課題:
1. 弁証法についての本文では、有論・本質論・概念論の進み方を、認識の面からどう言いかえているか。
2. 弁証法についての本文のうち、「第二の領域における区別された」を含む語句で始まり「のうちへ解消される」のです。」で終わる部分を、「進展」を「展開」に入れ替えたうえで示してください。

提示された本文:
※ ※ ※
二四二節 ── 弁証法の第三のモメントは終結または対立物の統一

 第二の領域における区別された二つのものの関係は矛盾にまで発展し、矛盾の解決によって終結します。
 理念の第三のモメントは、この矛盾の解決であり、「この矛盾は、c、異ったものが概念のうちにあるものとして定立される終結のうちへ解消される」(二四四ページ)のです。
 こうして有論、本質論、概念論は、端初、進展による対立と矛盾、矛盾の解決による発展としてとらえられることになり、言いかえると、感性的認識から悟性的認識を経て理性的認識へと進展するのです。
 第二の領域における「最初のもの」(同)と「最初のものの否定」との対立は、概念の統体性に揚棄され、「概念のうちにある」二つの「異った」モメントとして定立されることにより、矛盾は「終結のうちへ解消される」のです。
 「したがって終りは、はじめの二つのものがそのうちで観念的なものおよびモメントとして、揚棄されたものとして、すなわち同時に保存されているものとして、存在しているところの統一」(同)です。
※ ※ ※
提供された行:

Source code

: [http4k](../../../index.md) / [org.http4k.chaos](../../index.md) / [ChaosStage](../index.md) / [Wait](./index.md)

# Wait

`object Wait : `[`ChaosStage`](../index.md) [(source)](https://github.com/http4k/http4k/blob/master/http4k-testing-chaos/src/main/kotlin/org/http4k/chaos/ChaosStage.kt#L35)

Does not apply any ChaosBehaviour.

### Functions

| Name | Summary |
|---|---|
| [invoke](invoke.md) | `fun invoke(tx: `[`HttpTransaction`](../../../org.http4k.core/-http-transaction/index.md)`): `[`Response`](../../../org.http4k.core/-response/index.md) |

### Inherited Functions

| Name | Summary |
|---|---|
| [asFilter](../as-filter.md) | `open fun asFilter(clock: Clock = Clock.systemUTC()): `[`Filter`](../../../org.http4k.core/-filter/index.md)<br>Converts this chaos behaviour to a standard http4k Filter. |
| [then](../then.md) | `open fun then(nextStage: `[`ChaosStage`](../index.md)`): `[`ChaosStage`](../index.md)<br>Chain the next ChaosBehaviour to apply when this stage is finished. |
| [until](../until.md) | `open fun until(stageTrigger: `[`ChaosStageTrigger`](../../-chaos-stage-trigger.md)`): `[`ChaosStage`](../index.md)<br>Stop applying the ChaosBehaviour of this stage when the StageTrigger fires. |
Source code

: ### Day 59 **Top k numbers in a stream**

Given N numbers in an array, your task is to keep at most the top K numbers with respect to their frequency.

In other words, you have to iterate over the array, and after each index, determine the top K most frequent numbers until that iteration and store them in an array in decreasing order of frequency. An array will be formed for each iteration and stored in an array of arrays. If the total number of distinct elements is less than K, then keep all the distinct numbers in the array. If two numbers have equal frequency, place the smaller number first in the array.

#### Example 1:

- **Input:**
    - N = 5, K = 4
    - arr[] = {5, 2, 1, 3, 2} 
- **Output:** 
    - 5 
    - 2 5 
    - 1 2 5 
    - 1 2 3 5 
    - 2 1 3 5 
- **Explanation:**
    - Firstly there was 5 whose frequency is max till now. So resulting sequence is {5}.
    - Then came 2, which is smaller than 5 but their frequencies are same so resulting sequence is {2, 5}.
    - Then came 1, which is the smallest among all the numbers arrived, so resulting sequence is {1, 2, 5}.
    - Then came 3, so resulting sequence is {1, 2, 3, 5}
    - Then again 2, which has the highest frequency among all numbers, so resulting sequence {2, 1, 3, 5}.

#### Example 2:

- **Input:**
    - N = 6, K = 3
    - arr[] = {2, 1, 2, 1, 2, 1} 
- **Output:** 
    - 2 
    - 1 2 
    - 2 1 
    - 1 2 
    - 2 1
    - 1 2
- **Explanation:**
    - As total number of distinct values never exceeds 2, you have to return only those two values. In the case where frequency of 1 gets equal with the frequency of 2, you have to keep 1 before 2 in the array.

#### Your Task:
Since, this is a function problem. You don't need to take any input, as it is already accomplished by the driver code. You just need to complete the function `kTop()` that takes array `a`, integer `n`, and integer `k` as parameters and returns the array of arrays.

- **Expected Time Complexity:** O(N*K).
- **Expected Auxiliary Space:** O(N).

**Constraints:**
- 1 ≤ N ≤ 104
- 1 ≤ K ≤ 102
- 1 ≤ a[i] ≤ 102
※ ※ ※
期待される出力:
1. 感性的認識から悟性的認識を経て理性的認識へと進展する、と言いかえている。

2.
第二の領域における区別された二つのものの関係は矛盾にまで発展し、矛盾の解決によって終結します。
 理念の第三のモメントは、この矛盾の解決であり、「この矛盾は、c、異ったものが概念のうちにあるものとして定立される終結のうちへ解消される」(二四四ページ)のです。
 こうして有論、本質論、概念論は、端初、展開による対立と矛盾、矛盾の解決による発展としてとらえられることになり、言いかえると、感性的認識から悟性的認識を経て理性的認識へと展開するのです。
 第二の領域における「最初のもの」(同)と「最初のものの否定」との対立は、概念の統体性に揚棄され、「概念のうちにある」二つの「異った」モメントとして定立されることにより、矛盾は「終結のうちへ解消される」のです。